• ACTIVITY
Print exactly the lines below between the line holding "right ear: (67, 92)" and the line holding "nose: (114, 99)", inclusive, and nothing more.

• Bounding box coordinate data
····················
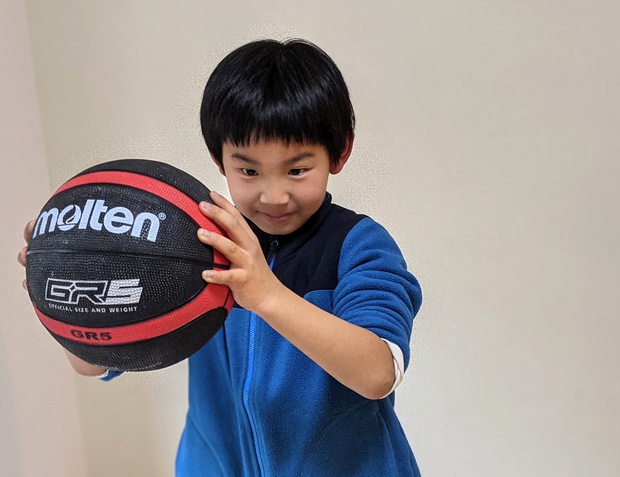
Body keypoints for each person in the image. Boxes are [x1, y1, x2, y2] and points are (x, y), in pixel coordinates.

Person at [19, 38, 423, 476]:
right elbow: (94, 364)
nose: (273, 195)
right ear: (219, 158)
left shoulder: (359, 245)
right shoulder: (194, 244)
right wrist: (61, 300)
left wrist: (266, 295)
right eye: (248, 171)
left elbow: (378, 374)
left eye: (297, 170)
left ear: (339, 153)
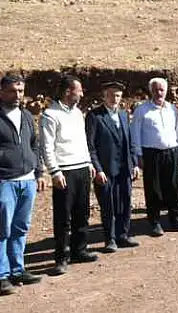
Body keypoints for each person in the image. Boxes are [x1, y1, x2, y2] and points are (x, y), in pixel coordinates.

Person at [40, 75, 98, 276]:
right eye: (78, 90)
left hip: (81, 168)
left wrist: (89, 162)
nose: (82, 94)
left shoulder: (78, 113)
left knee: (82, 212)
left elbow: (83, 141)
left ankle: (79, 250)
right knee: (63, 216)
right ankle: (61, 257)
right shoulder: (50, 115)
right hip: (64, 171)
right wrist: (54, 171)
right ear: (67, 92)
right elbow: (46, 147)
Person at [131, 77, 178, 237]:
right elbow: (135, 133)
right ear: (151, 91)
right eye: (156, 90)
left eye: (162, 90)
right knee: (154, 189)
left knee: (176, 187)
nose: (159, 93)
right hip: (151, 154)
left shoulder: (172, 109)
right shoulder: (142, 110)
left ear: (166, 91)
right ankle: (155, 222)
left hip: (172, 152)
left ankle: (175, 218)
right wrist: (138, 154)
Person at [0, 74, 44, 294]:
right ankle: (1, 275)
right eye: (12, 91)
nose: (17, 95)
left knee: (20, 227)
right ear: (1, 92)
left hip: (27, 180)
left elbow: (34, 144)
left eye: (20, 91)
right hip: (4, 181)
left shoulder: (26, 115)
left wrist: (39, 172)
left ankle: (17, 269)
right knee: (2, 229)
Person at [85, 81, 139, 253]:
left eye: (118, 95)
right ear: (104, 96)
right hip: (106, 169)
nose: (114, 99)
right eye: (111, 95)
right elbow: (90, 146)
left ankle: (123, 235)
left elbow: (130, 141)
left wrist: (134, 163)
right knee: (108, 205)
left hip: (124, 168)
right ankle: (110, 239)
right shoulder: (95, 116)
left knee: (125, 202)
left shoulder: (123, 114)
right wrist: (98, 169)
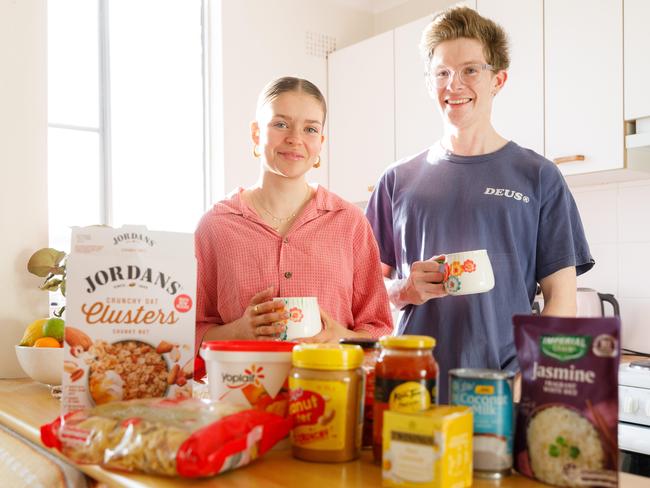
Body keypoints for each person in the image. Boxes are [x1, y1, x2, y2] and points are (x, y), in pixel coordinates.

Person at [365, 7, 594, 402]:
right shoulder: (396, 180)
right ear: (429, 82)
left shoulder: (538, 176)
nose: (454, 85)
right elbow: (365, 291)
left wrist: (526, 382)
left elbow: (562, 299)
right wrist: (405, 288)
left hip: (503, 388)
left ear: (497, 80)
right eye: (442, 72)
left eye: (470, 70)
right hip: (411, 386)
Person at [195, 76, 392, 361]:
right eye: (280, 124)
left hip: (331, 394)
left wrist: (342, 337)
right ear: (255, 133)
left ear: (320, 142)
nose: (295, 139)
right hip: (240, 395)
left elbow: (381, 330)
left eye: (310, 129)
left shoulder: (350, 222)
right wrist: (238, 331)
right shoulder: (215, 226)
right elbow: (191, 331)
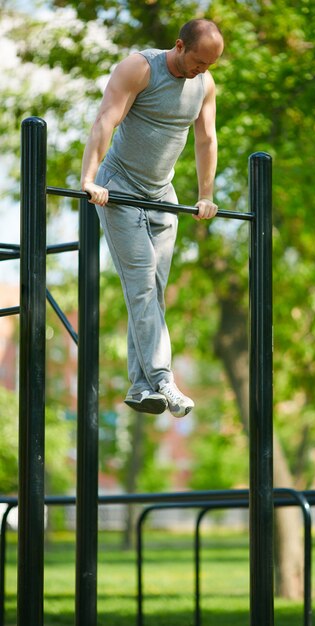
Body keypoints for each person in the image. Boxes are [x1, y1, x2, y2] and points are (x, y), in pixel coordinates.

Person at [81, 19, 224, 418]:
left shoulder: (205, 85)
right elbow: (105, 119)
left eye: (210, 65)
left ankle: (141, 388)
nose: (202, 70)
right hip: (119, 188)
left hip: (163, 196)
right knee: (142, 283)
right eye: (198, 61)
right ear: (179, 46)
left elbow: (206, 139)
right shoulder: (140, 68)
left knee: (152, 294)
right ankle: (164, 380)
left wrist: (207, 195)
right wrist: (89, 179)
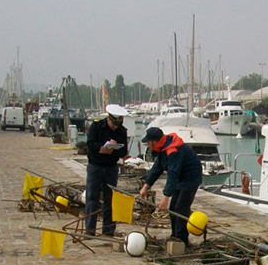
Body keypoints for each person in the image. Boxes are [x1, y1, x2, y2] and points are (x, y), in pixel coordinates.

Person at [139, 127, 202, 247]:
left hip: (190, 177)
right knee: (173, 208)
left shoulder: (173, 151)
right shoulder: (163, 147)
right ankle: (175, 235)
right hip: (180, 177)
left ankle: (182, 240)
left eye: (149, 142)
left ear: (155, 142)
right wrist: (146, 186)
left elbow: (173, 174)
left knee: (181, 208)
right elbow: (157, 168)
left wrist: (165, 197)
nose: (148, 145)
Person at [85, 104, 129, 236]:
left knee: (110, 199)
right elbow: (90, 143)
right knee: (92, 197)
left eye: (118, 124)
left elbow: (123, 151)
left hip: (111, 167)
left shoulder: (122, 131)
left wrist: (114, 149)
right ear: (109, 119)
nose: (116, 127)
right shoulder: (96, 126)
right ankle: (89, 229)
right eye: (114, 123)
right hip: (96, 165)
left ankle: (108, 229)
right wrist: (101, 148)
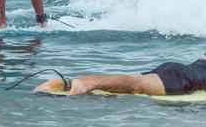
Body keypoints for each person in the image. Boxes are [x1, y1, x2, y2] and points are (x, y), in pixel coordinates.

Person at [34, 54, 206, 96]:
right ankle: (87, 84)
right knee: (135, 86)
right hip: (187, 77)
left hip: (179, 68)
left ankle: (65, 84)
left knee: (134, 80)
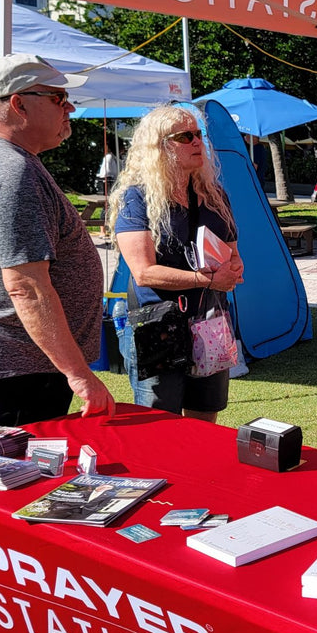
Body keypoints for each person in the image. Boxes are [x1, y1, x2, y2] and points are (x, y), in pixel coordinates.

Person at [0, 53, 116, 428]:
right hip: (20, 365)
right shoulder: (9, 170)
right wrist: (78, 374)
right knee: (26, 476)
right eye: (57, 98)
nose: (69, 107)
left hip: (21, 360)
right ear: (18, 104)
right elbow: (26, 286)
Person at [111, 104, 243, 421]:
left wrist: (233, 269)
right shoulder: (137, 197)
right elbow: (143, 273)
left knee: (205, 416)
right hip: (157, 324)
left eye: (199, 134)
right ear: (160, 146)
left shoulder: (213, 194)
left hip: (209, 319)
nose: (198, 142)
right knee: (161, 423)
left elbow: (234, 255)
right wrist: (207, 280)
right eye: (186, 136)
····················
• RESULT OF THE TASK
right ear: (67, 92)
right elbow: (46, 147)
Person at [131, 77, 178, 237]:
right elbow: (135, 133)
right ear: (151, 91)
right eye: (156, 90)
left eye: (162, 90)
right knee: (154, 189)
left knee: (176, 187)
nose: (159, 93)
right hip: (151, 154)
left shoulder: (172, 109)
right shoulder: (142, 110)
left ear: (166, 91)
right ankle: (155, 222)
left hip: (172, 152)
left ankle: (175, 218)
right wrist: (138, 154)
Person at [0, 74, 44, 294]:
right ankle: (1, 275)
right eye: (12, 91)
nose: (17, 95)
left knee: (20, 227)
right ear: (1, 92)
left hip: (27, 180)
left elbow: (34, 144)
left eye: (20, 91)
right hip: (4, 181)
left shoulder: (26, 115)
left wrist: (39, 172)
left ankle: (17, 269)
right knee: (2, 229)
Person at [85, 81, 139, 253]:
left eye: (118, 95)
right ear: (104, 96)
right hip: (106, 169)
nose: (114, 99)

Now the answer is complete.